Depois de treze dias em coma na UTI do Hospital São Lucas da PUCRS, eu havia acordado, num sábado de manhã. Entre a hora da visita da tarde de sábado e domingo, quando recebi alta para o quarto, não posso precisar bem o que aconteceu. Lembro de tentar tomar água (ou suco) de um copo e virar tudo sobre mim.
Saí da UTI no domingo à tarde, para um quarto do oitavo andar, e minha mãe ficou para passar a noite comigo. Tenho uma lembrança muito ruim da janta daquela noite: a dieta era pastosa, vários “creminhos” com cores diversas cuja única diferença era essa, a cor. Foi isso o que tornou a minha primeira noite fora da UTI uma tortura, para mim e para a mãe: FOME.
Depois de dormir mais de dez dias, eu tinha fome, muita fome. Como a janta tinha sido ‘pastosa’, passei toda a noite esperando o amanhecer e, com ele, o café. De tempos em tempos, eu acordava e perguntava: “Já está na hora do café?”. Minha mãe dizia que não e eu me queixava de fome. Mesmo sem autorização médica, me deu maçã para comer, na tentativa de aplacar o meu ímpeto por comida. Foi uma noite bem longa.
Quando finalmente amanheceu e trouxeram o café, foi uma visão do paraíso.

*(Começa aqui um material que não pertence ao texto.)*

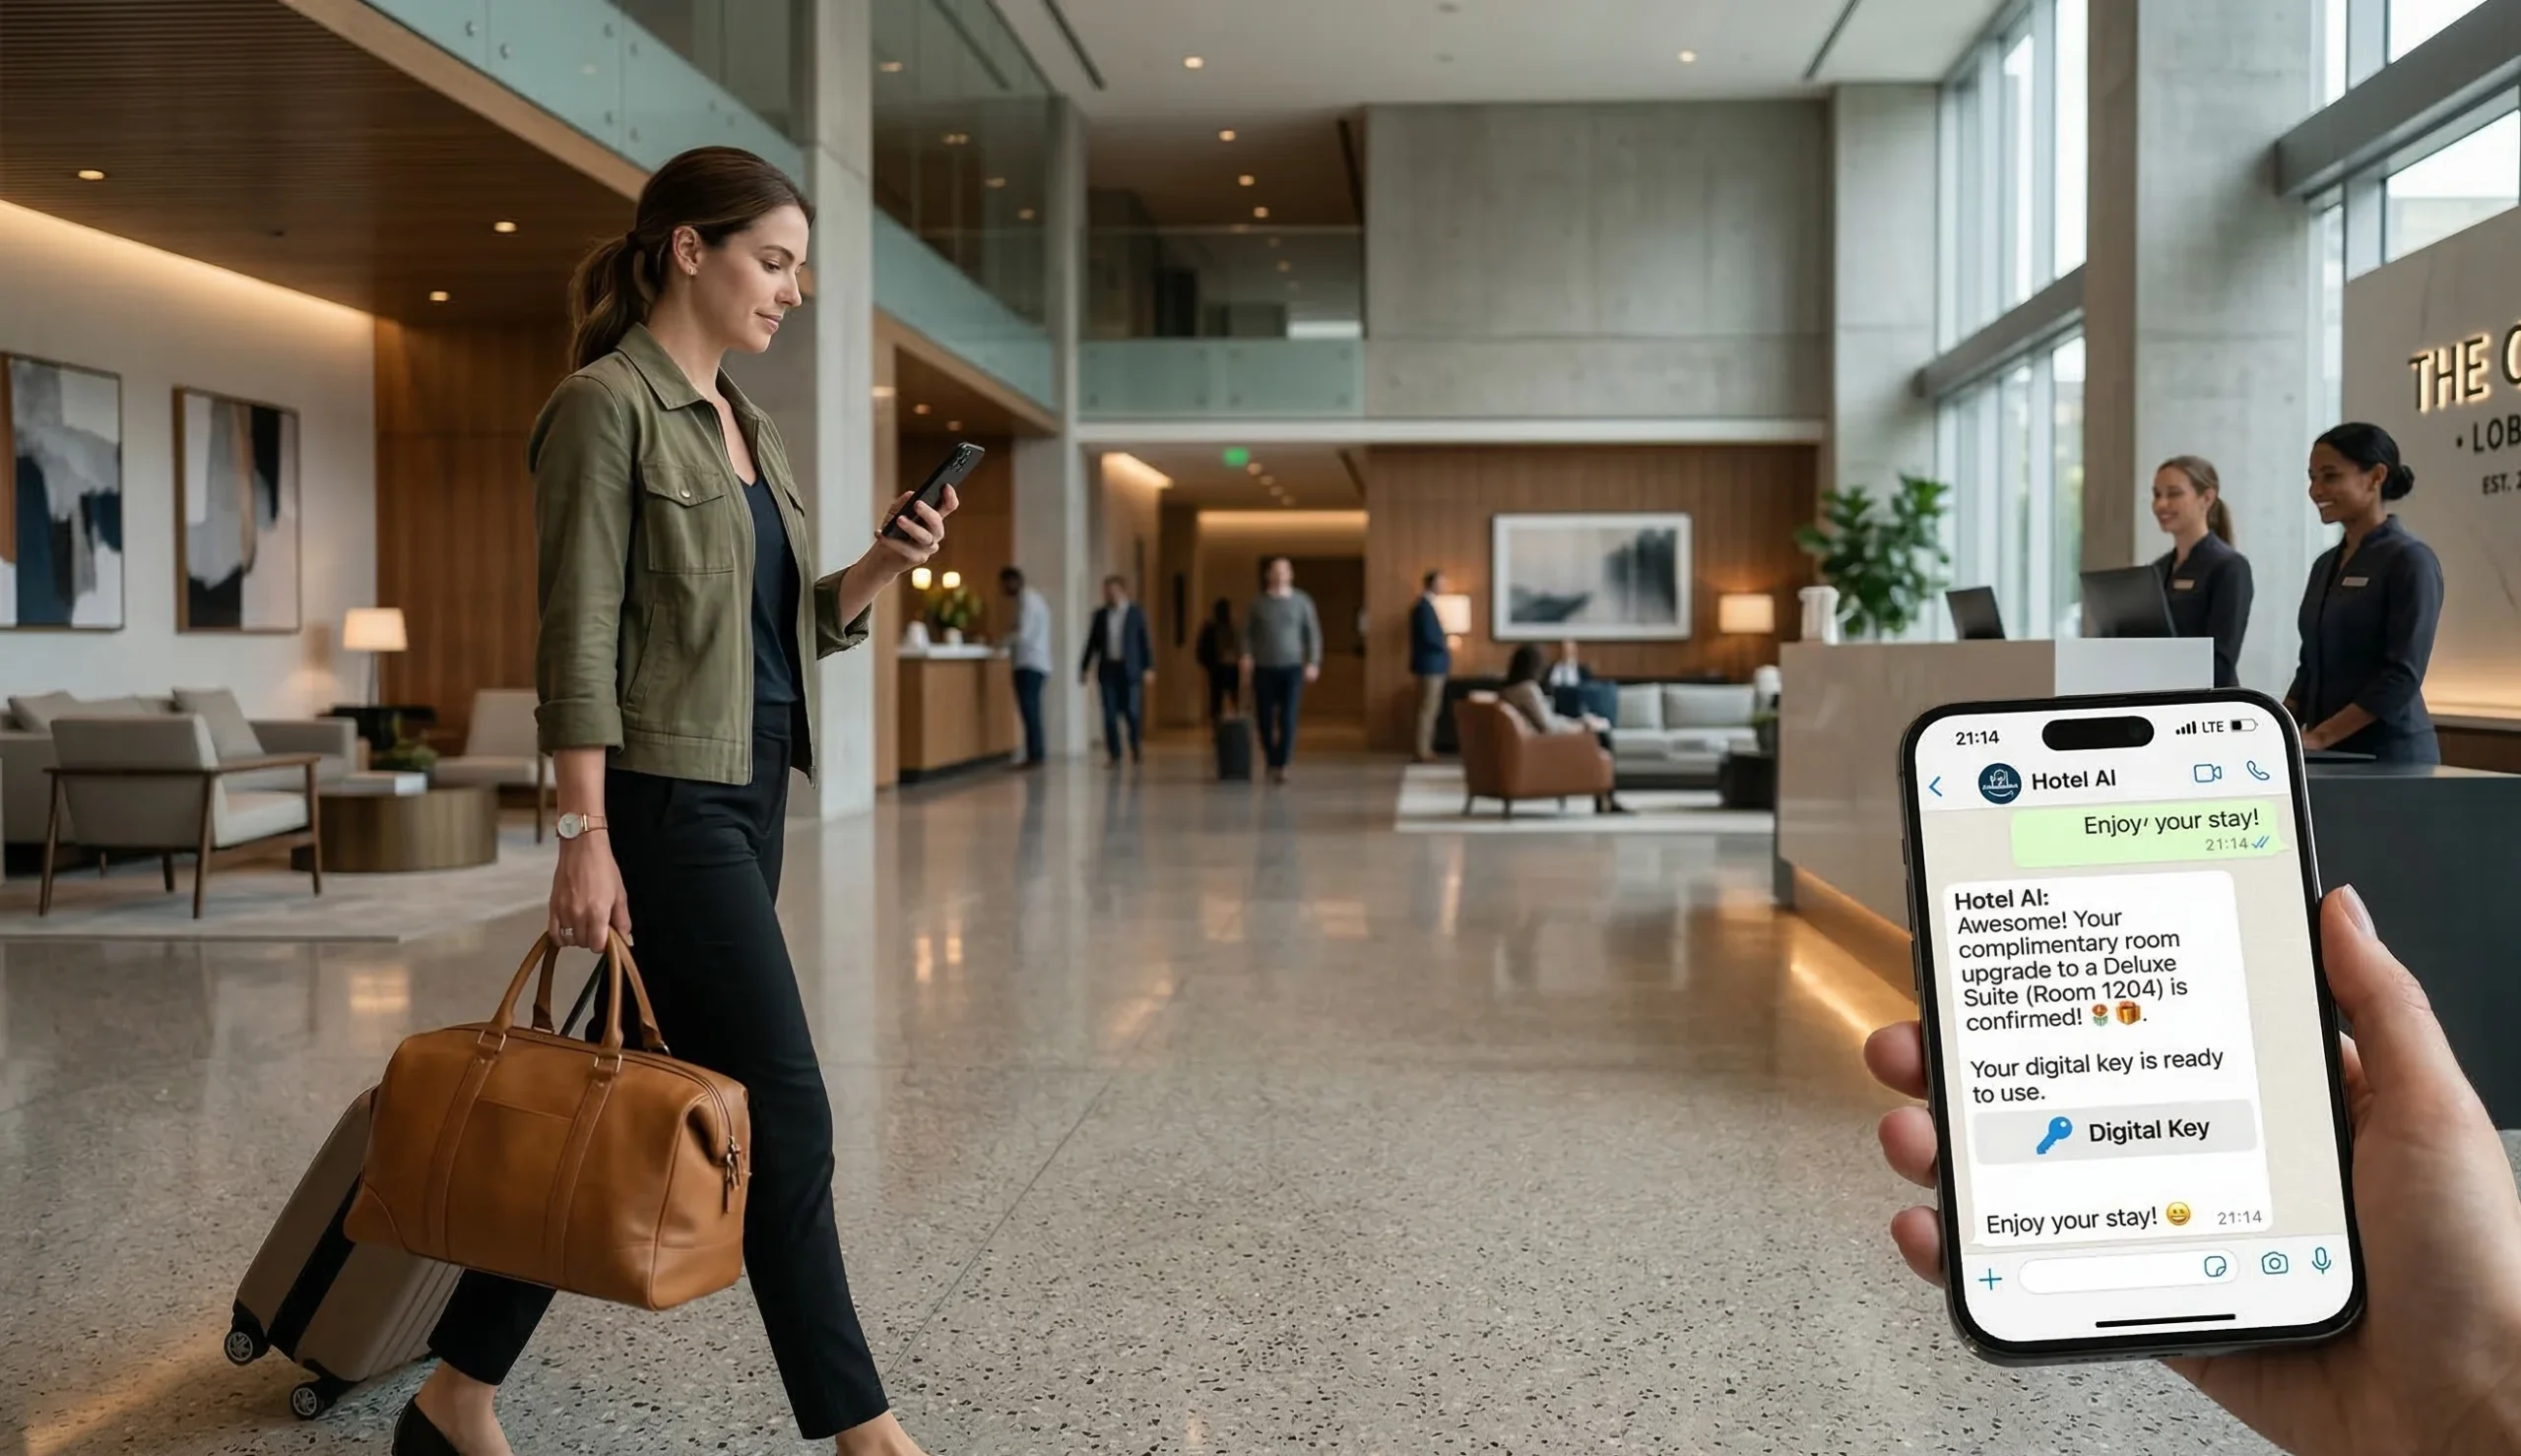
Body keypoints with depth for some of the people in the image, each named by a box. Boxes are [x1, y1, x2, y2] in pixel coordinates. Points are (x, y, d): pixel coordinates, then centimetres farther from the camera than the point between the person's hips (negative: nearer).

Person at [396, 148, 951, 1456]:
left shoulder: (743, 424, 16)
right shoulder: (607, 406, -9)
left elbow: (789, 623, 18)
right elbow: (578, 639, -15)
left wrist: (880, 568, 0)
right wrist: (584, 833, -19)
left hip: (747, 799, 9)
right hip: (664, 800, -9)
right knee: (782, 1109, -4)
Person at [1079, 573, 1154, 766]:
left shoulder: (1136, 613, 0)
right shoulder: (1100, 614, 8)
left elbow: (1146, 641, -2)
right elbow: (1092, 642, 12)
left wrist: (1149, 668, -8)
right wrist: (1084, 667, 9)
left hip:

No afã de comer logo, enquanto a mãe tentava preparar um pão com manteiga para eu comer, eu comia o que estava à disposição, inclusive a manteiga que ela tinha aberto para passar no pão. Junto com o café, chegou o colega de faculdade Maurício Rieger, trazendo um pedaço da torta de morango que comprara para a comemoração do seu aniversário: comi tudo, rapidamente.
Passado esse episódio inicial, fiquei mais tranqüilo. Foi quando começaram as visitas. Ao contrário de quando estava na UTI, onde só podia entrar uma pessoa por vez, o meu quarto virou uma grande festa. Além das pessoas que vinham de fora me visitar (eram muitas), os meus colegas de faculdade (não todos, óbvio) saíam das poucas aulas que estavam tendo (lembrem-se: a PUC estava em greve desde a tarde anterior ao acidente) e se reuniam no meu quarto. Tornava-se uma balbúrdia só, todos falando ao mesmo tempo, uma gritaria. Eu só olhava, sem dizer quase nada.
O que todos logo notaram foi que, além de falar pouco, eu também não ria. Bem estranho para quem estava acostumado comigo. Não sei explicar o por quê desse fenômeno. Talvez ainda meio sem saber bem o que tinha se passado, a magnitude da coisa, não sei. Não era falta de humor, isso eu sei. Lembro que, na primeira vez que o Márcio e o Radica – amigos desde o segundo grau e até hoje – foram me visitar depois que eu acordei, uma das primeiras coisas que disseram foi que tinham ficado sabendo que depois do acidente, eu ficaria “inútil” da cintura para baixo. Sem nenhum vacilo, respondi que as funções “da cintura para baixo” foram as primeiras que descobri que estavam em ordem. Mesmo assim, não ria muito nestes dias.
Comecei a rir bem depois quando já estava em casa, mas isso é motivo para outra crônica numa outra Sopa. Acabei ficando, depois de ter alta da UTI, mais doze dias no hospital por conta de uma febre que os médicos não sabiam localizar. Coletaram hemoculturas e fui submetido até a uma punção lombar, para coletar líquido cefalorraquidiano, na suspeita até de meningite. Mas era apenas uma amigdalite. Tive alta do hospital no dia seis de setembro de mil novecentos e noventa, véspera do feriado da independência.